Bring-up on a KS-series tester. Single-board bring-up off-chassis using a KS-series universal hashboard tester before reinstalling. Confirms Chip Count is full, hashrate is at nameplate, and no domain-level failures emerged during rework. Skip this step and you'll find out the hard way after chassis reassembly.

Post-repair burn-in. Run miner at nominal hashrate for 24 hours minimum. Re-sweep thermal camera at the 1h, 4h, and 24h marks. The previously cold die should be at temperature parity with neighbours.
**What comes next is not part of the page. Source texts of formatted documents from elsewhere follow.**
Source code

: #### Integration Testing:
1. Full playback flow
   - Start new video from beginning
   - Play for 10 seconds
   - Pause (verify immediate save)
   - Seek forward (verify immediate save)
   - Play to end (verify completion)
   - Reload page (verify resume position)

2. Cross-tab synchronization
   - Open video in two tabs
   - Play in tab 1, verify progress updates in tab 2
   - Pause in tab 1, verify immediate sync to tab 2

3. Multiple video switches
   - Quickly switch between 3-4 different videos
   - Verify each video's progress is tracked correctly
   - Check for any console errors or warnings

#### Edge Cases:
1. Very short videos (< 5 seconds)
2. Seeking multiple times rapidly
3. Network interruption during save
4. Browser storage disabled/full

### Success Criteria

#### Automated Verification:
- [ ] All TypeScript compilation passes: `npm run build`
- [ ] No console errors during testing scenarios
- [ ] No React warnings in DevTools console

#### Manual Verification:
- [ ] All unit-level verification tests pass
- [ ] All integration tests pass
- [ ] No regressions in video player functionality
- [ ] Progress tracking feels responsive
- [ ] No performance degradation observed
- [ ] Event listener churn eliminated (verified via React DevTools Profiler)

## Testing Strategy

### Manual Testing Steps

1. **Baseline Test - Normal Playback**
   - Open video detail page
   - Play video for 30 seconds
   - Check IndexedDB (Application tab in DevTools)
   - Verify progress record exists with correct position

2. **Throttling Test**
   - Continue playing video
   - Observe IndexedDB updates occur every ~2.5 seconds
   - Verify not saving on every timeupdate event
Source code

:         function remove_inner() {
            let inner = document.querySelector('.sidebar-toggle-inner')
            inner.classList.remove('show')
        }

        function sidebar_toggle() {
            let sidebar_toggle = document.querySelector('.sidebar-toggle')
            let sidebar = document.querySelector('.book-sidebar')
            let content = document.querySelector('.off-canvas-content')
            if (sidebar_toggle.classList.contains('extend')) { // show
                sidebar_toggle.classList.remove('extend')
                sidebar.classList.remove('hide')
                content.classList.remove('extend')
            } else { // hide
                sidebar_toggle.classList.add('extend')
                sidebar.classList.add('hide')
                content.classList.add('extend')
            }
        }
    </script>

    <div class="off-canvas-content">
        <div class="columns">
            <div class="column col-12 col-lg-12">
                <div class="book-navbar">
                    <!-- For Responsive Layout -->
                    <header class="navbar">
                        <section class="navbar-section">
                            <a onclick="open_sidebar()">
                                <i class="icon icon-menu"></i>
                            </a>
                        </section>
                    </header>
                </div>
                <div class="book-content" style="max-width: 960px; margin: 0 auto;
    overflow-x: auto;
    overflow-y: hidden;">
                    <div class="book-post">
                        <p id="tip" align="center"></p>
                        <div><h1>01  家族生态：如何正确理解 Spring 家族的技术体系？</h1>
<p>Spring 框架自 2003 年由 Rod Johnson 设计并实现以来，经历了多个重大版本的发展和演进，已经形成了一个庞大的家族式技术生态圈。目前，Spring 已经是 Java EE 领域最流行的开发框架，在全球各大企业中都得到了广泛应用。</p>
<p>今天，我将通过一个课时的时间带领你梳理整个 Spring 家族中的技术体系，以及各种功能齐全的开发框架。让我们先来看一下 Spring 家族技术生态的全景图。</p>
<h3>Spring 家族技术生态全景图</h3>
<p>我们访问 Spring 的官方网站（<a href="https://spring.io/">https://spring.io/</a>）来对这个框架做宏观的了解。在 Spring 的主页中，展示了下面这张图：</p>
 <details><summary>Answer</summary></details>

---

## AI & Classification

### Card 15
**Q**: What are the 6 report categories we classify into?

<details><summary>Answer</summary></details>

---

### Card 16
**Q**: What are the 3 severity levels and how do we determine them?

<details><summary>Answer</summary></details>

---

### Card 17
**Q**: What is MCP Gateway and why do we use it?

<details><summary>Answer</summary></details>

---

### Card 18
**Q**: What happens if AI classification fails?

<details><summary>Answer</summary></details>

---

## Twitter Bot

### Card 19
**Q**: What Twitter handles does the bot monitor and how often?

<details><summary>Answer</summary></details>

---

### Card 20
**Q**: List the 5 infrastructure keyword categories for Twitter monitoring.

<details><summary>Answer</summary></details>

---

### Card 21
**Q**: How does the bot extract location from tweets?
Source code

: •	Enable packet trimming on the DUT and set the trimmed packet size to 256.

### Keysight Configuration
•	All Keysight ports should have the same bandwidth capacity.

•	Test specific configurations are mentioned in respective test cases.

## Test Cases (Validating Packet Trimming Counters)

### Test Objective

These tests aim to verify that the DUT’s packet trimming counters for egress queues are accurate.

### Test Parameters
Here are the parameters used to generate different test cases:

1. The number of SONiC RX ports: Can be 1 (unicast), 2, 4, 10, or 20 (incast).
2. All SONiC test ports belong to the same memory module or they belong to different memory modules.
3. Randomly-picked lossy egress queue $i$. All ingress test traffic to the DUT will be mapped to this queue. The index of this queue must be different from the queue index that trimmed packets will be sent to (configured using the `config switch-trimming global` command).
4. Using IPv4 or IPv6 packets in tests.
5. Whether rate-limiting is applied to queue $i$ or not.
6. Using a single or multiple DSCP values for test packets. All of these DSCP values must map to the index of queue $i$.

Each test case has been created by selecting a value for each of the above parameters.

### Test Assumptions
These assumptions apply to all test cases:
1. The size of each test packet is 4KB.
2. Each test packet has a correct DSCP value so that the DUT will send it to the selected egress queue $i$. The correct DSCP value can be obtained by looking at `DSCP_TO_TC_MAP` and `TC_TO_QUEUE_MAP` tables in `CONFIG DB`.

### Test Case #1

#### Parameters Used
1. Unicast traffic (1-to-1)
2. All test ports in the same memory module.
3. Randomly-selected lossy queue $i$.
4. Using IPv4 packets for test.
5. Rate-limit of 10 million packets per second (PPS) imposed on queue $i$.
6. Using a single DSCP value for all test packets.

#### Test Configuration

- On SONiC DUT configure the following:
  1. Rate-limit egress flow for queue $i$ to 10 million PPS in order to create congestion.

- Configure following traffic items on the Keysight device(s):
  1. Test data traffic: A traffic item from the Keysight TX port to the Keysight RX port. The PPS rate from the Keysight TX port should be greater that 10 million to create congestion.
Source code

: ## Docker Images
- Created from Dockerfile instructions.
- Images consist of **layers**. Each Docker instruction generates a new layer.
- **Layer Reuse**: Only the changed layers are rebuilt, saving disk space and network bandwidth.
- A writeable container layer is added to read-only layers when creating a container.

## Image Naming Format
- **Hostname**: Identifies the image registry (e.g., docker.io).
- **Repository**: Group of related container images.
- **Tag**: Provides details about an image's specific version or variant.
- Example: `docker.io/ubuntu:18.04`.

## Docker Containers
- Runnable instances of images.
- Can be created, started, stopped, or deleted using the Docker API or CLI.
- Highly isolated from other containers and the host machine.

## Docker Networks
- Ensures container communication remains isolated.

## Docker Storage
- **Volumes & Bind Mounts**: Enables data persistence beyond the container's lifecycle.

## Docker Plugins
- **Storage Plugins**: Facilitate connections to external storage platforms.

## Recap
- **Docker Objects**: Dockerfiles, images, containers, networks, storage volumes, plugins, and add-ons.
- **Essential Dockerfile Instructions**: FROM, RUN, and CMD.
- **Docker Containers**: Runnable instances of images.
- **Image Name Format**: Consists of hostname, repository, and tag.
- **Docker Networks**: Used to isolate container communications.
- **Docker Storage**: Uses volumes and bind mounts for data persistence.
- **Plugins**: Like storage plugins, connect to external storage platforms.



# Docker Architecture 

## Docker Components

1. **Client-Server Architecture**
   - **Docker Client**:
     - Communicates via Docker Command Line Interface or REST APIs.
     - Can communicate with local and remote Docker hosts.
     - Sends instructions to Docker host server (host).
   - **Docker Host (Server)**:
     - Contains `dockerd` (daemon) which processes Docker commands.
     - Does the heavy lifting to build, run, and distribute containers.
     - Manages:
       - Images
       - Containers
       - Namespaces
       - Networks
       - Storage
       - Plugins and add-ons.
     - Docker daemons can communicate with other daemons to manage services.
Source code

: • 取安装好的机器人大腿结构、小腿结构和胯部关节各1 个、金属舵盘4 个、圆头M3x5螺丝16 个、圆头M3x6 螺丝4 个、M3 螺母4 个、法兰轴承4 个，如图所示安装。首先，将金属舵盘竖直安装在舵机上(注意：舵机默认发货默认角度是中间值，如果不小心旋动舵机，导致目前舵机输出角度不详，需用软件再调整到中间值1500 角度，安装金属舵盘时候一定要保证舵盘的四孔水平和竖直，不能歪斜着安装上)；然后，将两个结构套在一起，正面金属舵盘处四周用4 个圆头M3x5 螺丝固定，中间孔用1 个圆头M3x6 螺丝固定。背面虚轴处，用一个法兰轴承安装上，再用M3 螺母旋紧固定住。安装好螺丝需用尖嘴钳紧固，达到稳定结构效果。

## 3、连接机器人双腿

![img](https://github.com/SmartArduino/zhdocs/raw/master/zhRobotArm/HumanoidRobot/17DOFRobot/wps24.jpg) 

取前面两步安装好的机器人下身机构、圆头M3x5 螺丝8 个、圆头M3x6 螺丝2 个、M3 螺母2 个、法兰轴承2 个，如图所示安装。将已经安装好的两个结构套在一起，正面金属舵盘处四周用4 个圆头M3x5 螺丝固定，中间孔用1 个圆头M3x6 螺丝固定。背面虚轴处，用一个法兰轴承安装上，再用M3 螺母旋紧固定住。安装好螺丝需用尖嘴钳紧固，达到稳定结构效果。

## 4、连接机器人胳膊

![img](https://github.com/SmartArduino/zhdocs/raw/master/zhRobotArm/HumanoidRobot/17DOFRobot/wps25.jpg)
If it goes cold again within 24 hours, root cause was upstream — back to LDO / boost / PSU diagnostics, the chip is innocent.

Stop DIY: replacement chip dies within 24 hours, or a different chip on the same board fails within the same week, or you tear a pad on the PCB during chip removal, or visible PCB damage requires jumper-wire repair, or you're past 12 hours bench time on one board with no isolation progress. All ship-to-D-Central scenarios — book an ASIC Repair slot.

Ship safely if you're not doing the work. Anti-static bag per board, double-box with `>=5 cm` foam every side. Include: KS model, hardware-revision label, observed symptoms, firmware version, what you've already tried — especially any chip you reflowed or attempted to remove. A photo of the cold-die thermal sweep and a clear note saying chip-level work attempted on position X saves bench time and saves you CAD.